§ Your task:
Reply with nothing but how many lines in the entries below include "Наименование".

━━━━━ Records shown ━━━━━

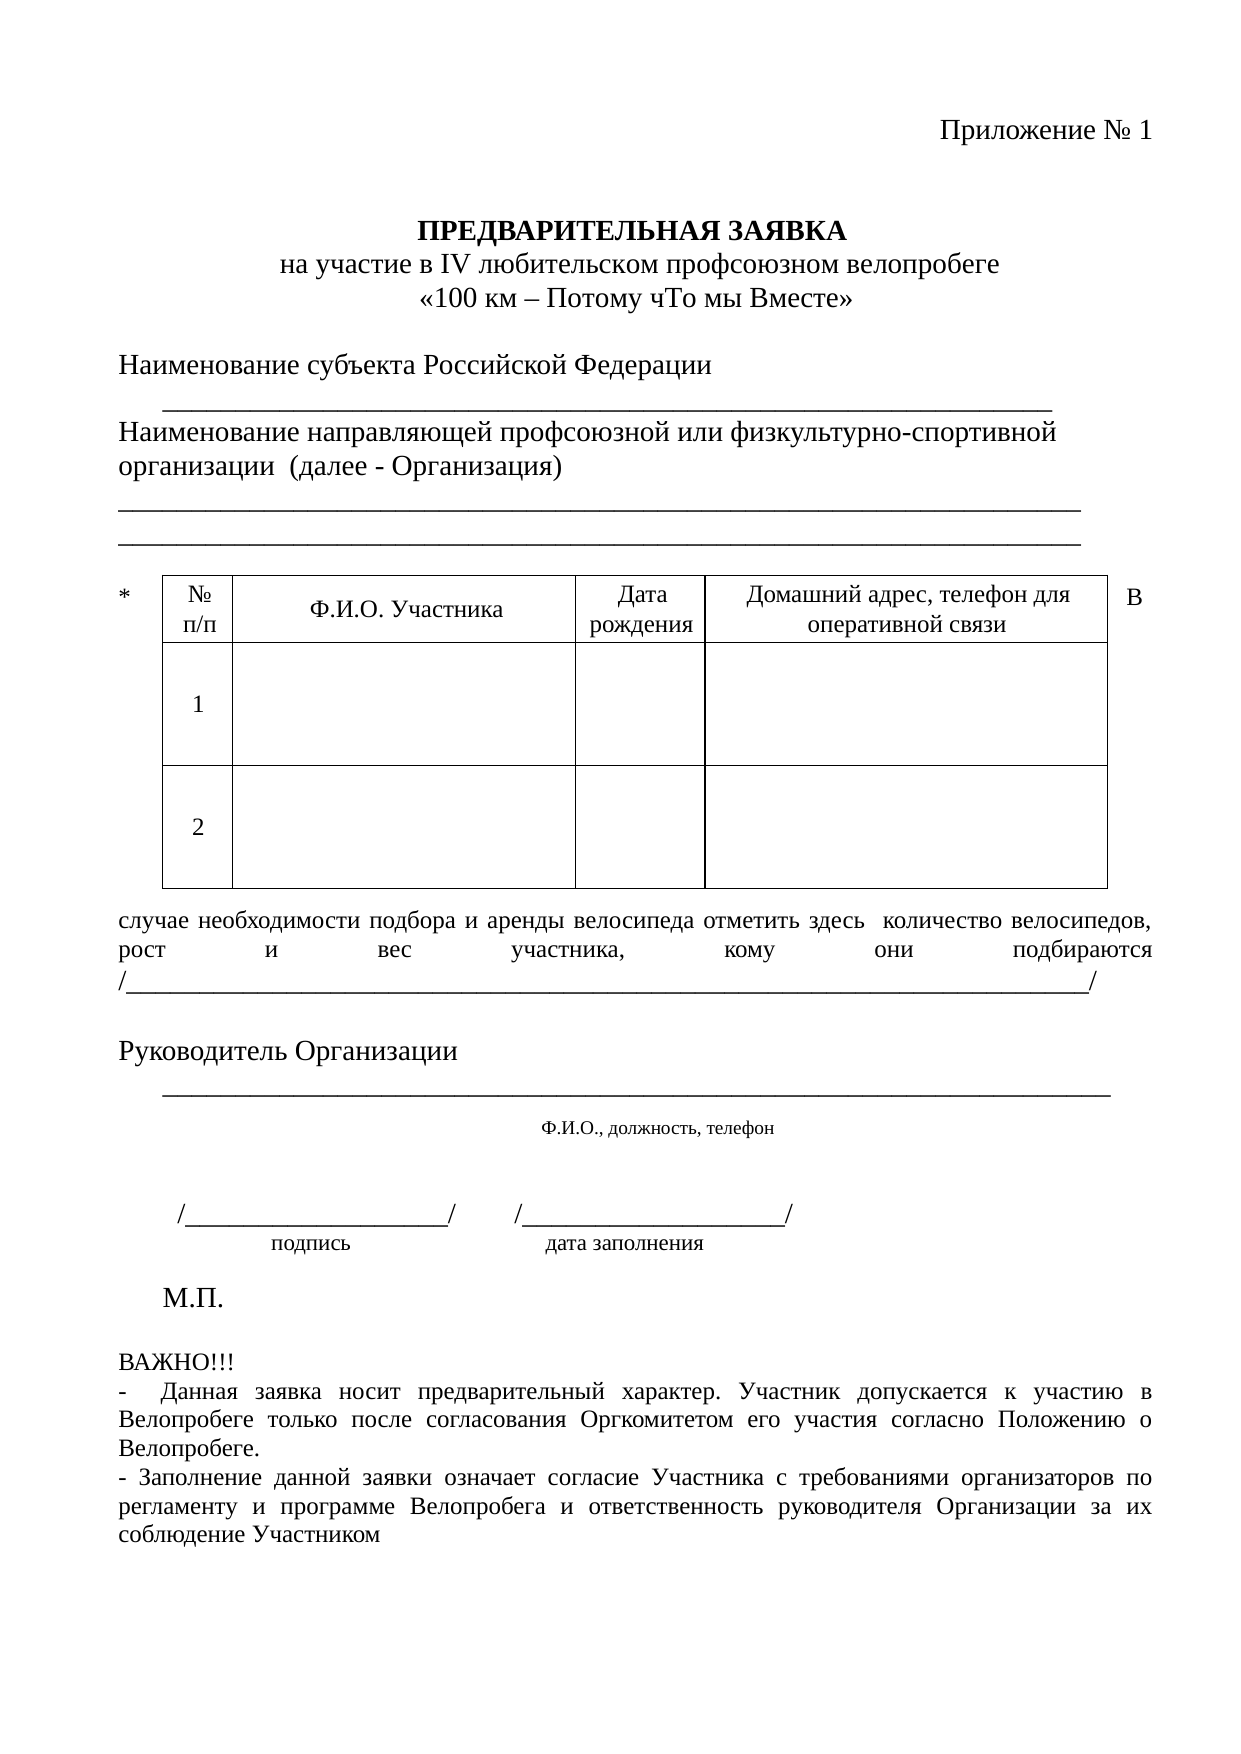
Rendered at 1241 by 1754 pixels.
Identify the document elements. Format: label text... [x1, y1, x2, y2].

table_cell [576, 766, 704, 888]
text Наименование направляющей профсоюзной или физкультурно-спортивной организации (далее - Организация) __________________________________________________________________ [118, 414, 1153, 515]
text _____________________________________________________________ [118, 381, 1153, 414]
table_cell [233, 643, 575, 765]
text ПРЕДВАРИТЕЛЬНАЯ ЗАЯВКА [118, 213, 1153, 247]
text Наименование субъекта Российской Федерации [118, 347, 1153, 381]
text /__________________/ /__________________/ [118, 1196, 1153, 1229]
text ВАЖНО!!! [118, 1347, 1153, 1376]
table_cell 2 [163, 766, 232, 888]
text - Заполнение данной заявки означает согласие Участника с требованиями организаторов по регламенту и программе Велопробега и ответственность руководителя Организации за их соблюдение Участником [118, 1462, 1153, 1548]
text _________________________________________________________________ [118, 1066, 1153, 1100]
table_header Ф.И.О. Участника [233, 576, 575, 642]
table_cell [706, 766, 1107, 888]
text * В случае необходимости подбора и аренды велосипеда отметить здесь количество велосипедов, рост и вес участника, кому они подбираются /__________________________________________________________________/ [118, 582, 1153, 996]
table_cell [233, 766, 575, 888]
text «100 км – Потому чТо мы Вместе» [118, 280, 1154, 314]
table_header № п/п [163, 576, 232, 642]
table_header Дата рождения [576, 576, 704, 642]
text __________________________________________________________________ [118, 515, 1153, 548]
text на участие в IV любительском профсоюзном велопробеге [118, 247, 1154, 280]
text Приложение № 1 [118, 112, 1153, 146]
table_cell [576, 643, 704, 765]
table_cell 1 [163, 643, 232, 765]
text Ф.И.О., должность, телефон [118, 1100, 1153, 1138]
text - Данная заявка носит предварительный характер. Участник допускается к участию в Велопробеге только после согласования Оргкомитетом его участия согласно Положению о Велопробеге. [118, 1376, 1153, 1462]
text подпись дата заполнения [118, 1229, 1153, 1256]
table_cell [706, 643, 1107, 765]
text Руководитель Организации [118, 1033, 1153, 1066]
text М.П. [118, 1280, 1153, 1313]
table_header Домашний адрес, телефон для оперативной связи [706, 576, 1107, 642]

━━━━━

§ Written response:
2